Dziękuję, serio. W końcu jakiś logiczny argument na to gówno. Uspokoiłeś jakąś część mojej duszy, niech Ci karma wynagrodzi dobry człowieku.
Ja nie mam takiego problemu. Jak ktoś chce gotówką to płaci jeszcze więcej #ecommerce
 
Miałem się pouczyć a tymczasem posprzątałem mieszkanie, zrobiłem pranie a teraz zainteresowałem się sufitem. Nosz ja pierdole.
 
Ja. Wkurwiam sam siebie czasem. Najebałem się na smutno od nadmiaru emocji, wkurwu itd bo już mi wszystko biło pod korek. 28 lat kurwa, żona i dziecko a ja dalej nie umiem rozmawiać o czymś takim jak emocje i uczucia tylko wszystko w sobie zamykam.
 
Ja. Wkurwiam sam siebie czasem. Najebałem się na smutno od nadmiaru emocji, wkurwu itd bo już mi wszystko biło pod korek. 28 lat kurwa, żona i dziecko a ja dalej nie umiem rozmawiać o czymś takim jak emocje i uczucia tylko wszystko w sobie zamykam.
Oprócz 28 lat, żony, dziecka wszystko się zgadza z moim wkurwem.
 
Ja. Wkurwiam sam siebie czasem. Najebałem się na smutno od nadmiaru emocji, wkurwu itd bo już mi wszystko biło pod korek. 28 lat kurwa, żona i dziecko a ja dalej nie umiem rozmawiać o czymś takim jak emocje i uczucia tylko wszystko w sobie zamykam.
Miałem tak kilka lat temu. W moim przypadku odpowiednia kobieta załatwiła sprawę. Ogólnie zawdzięczam jej w chuj.
 
Ogólnie zawdzięczam jej w chuj.

jakiez-to-wzruszajace-az-mi-sie-jaja-spocily-pl-ffffff
 
Wkurwia mnie, że nie poszedłem do technikum, wtedy nie musiałbym iść na studia. Wkurwia mnie to, że nie umiem się zorganizować do systematycznej nauki.
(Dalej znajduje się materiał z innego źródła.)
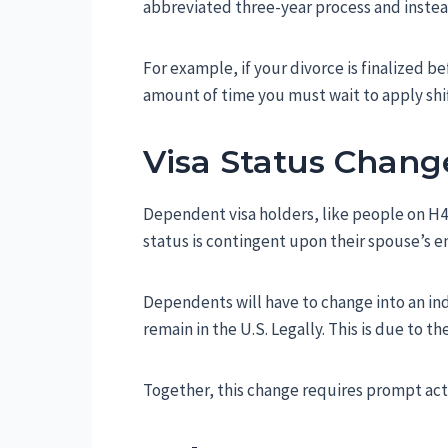
abbreviated three-year process and instea
For example, if your divorce is finalized b
amount of time you must wait to apply shif
Visa Status Chang
Dependent visa holders, like people on H4 or
status is contingent upon their spouse’s
Dependents will have to change into an ind
remain in the U.S. Legally. This is due to t
Together, this change requires prompt acti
Studia mnie wkurwiają chociaż minęły dopiero 2 miesiące. Chuj wie czy lubię to co studiuję. Na wykładach i na ćwikach niby mi się podoba, ale gdy mam sam się czegoś nauczyć w domu to mnie chuj strzela. Z drugiej strony inne kierunki nie wydają się lepsze. Kurwa...
Dobrze, że sam zarabiam na swoje studia to nie boli tak bardzo, że marnowałbym hajsy rodziców, gdybym nie zdał czy coś.
Dobrze, że za tydzień zlot to się człowiek oderwie i pozna nowych ludzi.
 
Miałem tak kilka lat temu. W moim przypadku odpowiednia kobieta załatwiła sprawę. Ogólnie zawdzięczam jej w chuj.
Baju takich rzeczy nie załatwi kobieta. Z tym trzeba sobie samemu poradzić, kobieta i radość czy spokój jaki ze sobą niesie może być tylko substytutem chwilowym. Skończy się sielanka, wjedzie codziennośc po kilku latach i znowu zaczniesz możesz sobie zacząć z tym gorzej radzić. Ile Ty masz w ogóle lat (pytam bez zamiaru korzystania z tego jako argument) ale ja miałem podobnie jak ty jak miałem koł 21-23 lat. Wjechało potem jednak troche "gówna" w życie i tak jak piszesz Ty, bez mojej kobiet bym sobie z tym nie poradził ale jednak mojej wewnętrzne problemy dalej są na miejscu. Mam nadzieje, że pisze w miare z sensiem bo troche już %%%.